*Task brief*
Please restate the following records word for word.

⁂

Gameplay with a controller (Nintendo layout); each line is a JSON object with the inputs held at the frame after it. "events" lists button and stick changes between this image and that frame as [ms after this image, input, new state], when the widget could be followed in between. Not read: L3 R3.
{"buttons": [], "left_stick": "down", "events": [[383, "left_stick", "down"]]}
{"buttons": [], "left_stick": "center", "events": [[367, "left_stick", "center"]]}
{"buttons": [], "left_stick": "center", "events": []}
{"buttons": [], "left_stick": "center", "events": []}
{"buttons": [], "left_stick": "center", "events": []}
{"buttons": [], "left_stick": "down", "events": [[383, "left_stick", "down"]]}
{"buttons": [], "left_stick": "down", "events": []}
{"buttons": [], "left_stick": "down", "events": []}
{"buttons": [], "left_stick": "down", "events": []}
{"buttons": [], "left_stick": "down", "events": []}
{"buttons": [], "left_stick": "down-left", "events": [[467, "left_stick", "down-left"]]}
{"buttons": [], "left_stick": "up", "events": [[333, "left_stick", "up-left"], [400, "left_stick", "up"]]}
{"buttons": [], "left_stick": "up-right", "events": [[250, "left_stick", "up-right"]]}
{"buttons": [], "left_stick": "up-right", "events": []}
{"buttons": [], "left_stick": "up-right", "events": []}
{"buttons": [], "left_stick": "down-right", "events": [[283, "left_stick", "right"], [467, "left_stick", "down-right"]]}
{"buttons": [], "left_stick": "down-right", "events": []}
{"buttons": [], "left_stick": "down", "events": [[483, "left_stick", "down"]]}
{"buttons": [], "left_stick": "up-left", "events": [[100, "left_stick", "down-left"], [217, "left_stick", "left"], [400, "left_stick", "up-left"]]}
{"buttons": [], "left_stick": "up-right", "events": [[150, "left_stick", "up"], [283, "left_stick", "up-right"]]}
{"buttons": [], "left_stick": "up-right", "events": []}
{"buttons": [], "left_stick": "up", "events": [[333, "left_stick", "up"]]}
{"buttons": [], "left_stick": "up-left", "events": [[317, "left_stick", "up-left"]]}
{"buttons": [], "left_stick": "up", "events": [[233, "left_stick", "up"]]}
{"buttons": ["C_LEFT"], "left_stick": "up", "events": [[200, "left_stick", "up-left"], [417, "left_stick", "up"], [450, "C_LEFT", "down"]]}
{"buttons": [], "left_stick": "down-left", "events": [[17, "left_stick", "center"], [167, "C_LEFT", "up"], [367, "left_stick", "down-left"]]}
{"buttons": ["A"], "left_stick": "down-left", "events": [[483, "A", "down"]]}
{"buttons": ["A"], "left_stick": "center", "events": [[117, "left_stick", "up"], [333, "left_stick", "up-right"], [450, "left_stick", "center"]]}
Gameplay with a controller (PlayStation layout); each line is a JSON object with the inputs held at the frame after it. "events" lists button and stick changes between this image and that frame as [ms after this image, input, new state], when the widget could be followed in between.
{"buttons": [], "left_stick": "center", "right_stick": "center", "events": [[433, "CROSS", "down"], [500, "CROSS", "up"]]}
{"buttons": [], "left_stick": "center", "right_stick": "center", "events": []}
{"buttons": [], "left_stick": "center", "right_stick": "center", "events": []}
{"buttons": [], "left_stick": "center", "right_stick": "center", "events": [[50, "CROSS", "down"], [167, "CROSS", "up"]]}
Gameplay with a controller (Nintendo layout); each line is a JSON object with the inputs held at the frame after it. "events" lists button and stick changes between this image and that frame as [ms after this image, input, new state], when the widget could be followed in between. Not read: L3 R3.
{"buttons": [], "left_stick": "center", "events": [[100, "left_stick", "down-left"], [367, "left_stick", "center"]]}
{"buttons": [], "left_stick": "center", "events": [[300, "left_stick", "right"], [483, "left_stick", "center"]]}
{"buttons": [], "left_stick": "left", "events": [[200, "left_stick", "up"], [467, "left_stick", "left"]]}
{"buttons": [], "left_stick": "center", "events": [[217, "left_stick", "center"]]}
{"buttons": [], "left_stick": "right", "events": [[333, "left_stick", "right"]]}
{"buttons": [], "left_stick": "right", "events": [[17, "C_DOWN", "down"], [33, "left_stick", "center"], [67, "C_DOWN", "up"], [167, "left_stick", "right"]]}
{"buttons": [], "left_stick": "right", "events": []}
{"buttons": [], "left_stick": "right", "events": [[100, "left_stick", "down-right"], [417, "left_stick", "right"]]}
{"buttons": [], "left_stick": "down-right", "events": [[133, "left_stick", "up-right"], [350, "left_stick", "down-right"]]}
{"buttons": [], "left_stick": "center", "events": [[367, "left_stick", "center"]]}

⁂

*Expected output*
Gameplay with a controller (Nintendo layout); each line is a JSON object with the inputs held at the frame after it. "events" lists button and stick changes between this image and that frame as [ms after this image, input, new state], when the widget could be followed in between. Not read: L3 R3.
{"buttons": [], "left_stick": "down", "events": [[383, "left_stick", "down"]]}
{"buttons": [], "left_stick": "center", "events": [[367, "left_stick", "center"]]}
{"buttons": [], "left_stick": "center", "events": []}
{"buttons": [], "left_stick": "center", "events": []}
{"buttons": [], "left_stick": "center", "events": []}
{"buttons": [], "left_stick": "down", "events": [[383, "left_stick", "down"]]}
{"buttons": [], "left_stick": "down", "events": []}
{"buttons": [], "left_stick": "down", "events": []}
{"buttons": [], "left_stick": "down", "events": []}
{"buttons": [], "left_stick": "down", "events": []}
{"buttons": [], "left_stick": "down-left", "events": [[467, "left_stick", "down-left"]]}
{"buttons": [], "left_stick": "up", "events": [[333, "left_stick", "up-left"], [400, "left_stick", "up"]]}
{"buttons": [], "left_stick": "up-right", "events": [[250, "left_stick", "up-right"]]}
{"buttons": [], "left_stick": "up-right", "events": []}
{"buttons": [], "left_stick": "up-right", "events": []}
{"buttons": [], "left_stick": "down-right", "events": [[283, "left_stick", "right"], [467, "left_stick", "down-right"]]}
{"buttons": [], "left_stick": "down-right", "events": []}
{"buttons": [], "left_stick": "down", "events": [[483, "left_stick", "down"]]}
{"buttons": [], "left_stick": "up-left", "events": [[100, "left_stick", "down-left"], [217, "left_stick", "left"], [400, "left_stick", "up-left"]]}
{"buttons": [], "left_stick": "up-right", "events": [[150, "left_stick", "up"], [283, "left_stick", "up-right"]]}
{"buttons": [], "left_stick": "up-right", "events": []}
{"buttons": [], "left_stick": "up", "events": [[333, "left_stick", "up"]]}
{"buttons": [], "left_stick": "up-left", "events": [[317, "left_stick", "up-left"]]}
{"buttons": [], "left_stick": "up", "events": [[233, "left_stick", "up"]]}
{"buttons": ["C_LEFT"], "left_stick": "up", "events": [[200, "left_stick", "up-left"], [417, "left_stick", "up"], [450, "C_LEFT", "down"]]}
{"buttons": [], "left_stick": "down-left", "events": [[17, "left_stick", "center"], [167, "C_LEFT", "up"], [367, "left_stick", "down-left"]]}
{"buttons": ["A"], "left_stick": "down-left", "events": [[483, "A", "down"]]}
{"buttons": ["A"], "left_stick": "center", "events": [[117, "left_stick", "up"], [333, "left_stick", "up-right"], [450, "left_stick", "center"]]}
Gameplay with a controller (PlayStation layout); each line is a JSON object with the inputs held at the frame after it. "events" lists button and stick changes between this image and that frame as [ms after this image, input, new state], when the widget could be followed in between.
{"buttons": [], "left_stick": "center", "right_stick": "center", "events": [[433, "CROSS", "down"], [500, "CROSS", "up"]]}
{"buttons": [], "left_stick": "center", "right_stick": "center", "events": []}
{"buttons": [], "left_stick": "center", "right_stick": "center", "events": []}
{"buttons": [], "left_stick": "center", "right_stick": "center", "events": [[50, "CROSS", "down"], [167, "CROSS", "up"]]}
Gameplay with a controller (Nintendo layout); each line is a JSON object with the inputs held at the frame after it. "events" lists button and stick changes between this image and that frame as [ms after this image, input, new state], when the widget could be followed in between. Not read: L3 R3.
{"buttons": [], "left_stick": "center", "events": [[100, "left_stick", "down-left"], [367, "left_stick", "center"]]}
{"buttons": [], "left_stick": "center", "events": [[300, "left_stick", "right"], [483, "left_stick", "center"]]}
{"buttons": [], "left_stick": "left", "events": [[200, "left_stick", "up"], [467, "left_stick", "left"]]}
{"buttons": [], "left_stick": "center", "events": [[217, "left_stick", "center"]]}
{"buttons": [], "left_stick": "right", "events": [[333, "left_stick", "right"]]}
{"buttons": [], "left_stick": "right", "events": [[17, "C_DOWN", "down"], [33, "left_stick", "center"], [67, "C_DOWN", "up"], [167, "left_stick", "right"]]}
{"buttons": [], "left_stick": "right", "events": []}
{"buttons": [], "left_stick": "right", "events": [[100, "left_stick", "down-right"], [417, "left_stick", "right"]]}
{"buttons": [], "left_stick": "down-right", "events": [[133, "left_stick", "up-right"], [350, "left_stick", "down-right"]]}
{"buttons": [], "left_stick": "center", "events": [[367, "left_stick", "center"]]}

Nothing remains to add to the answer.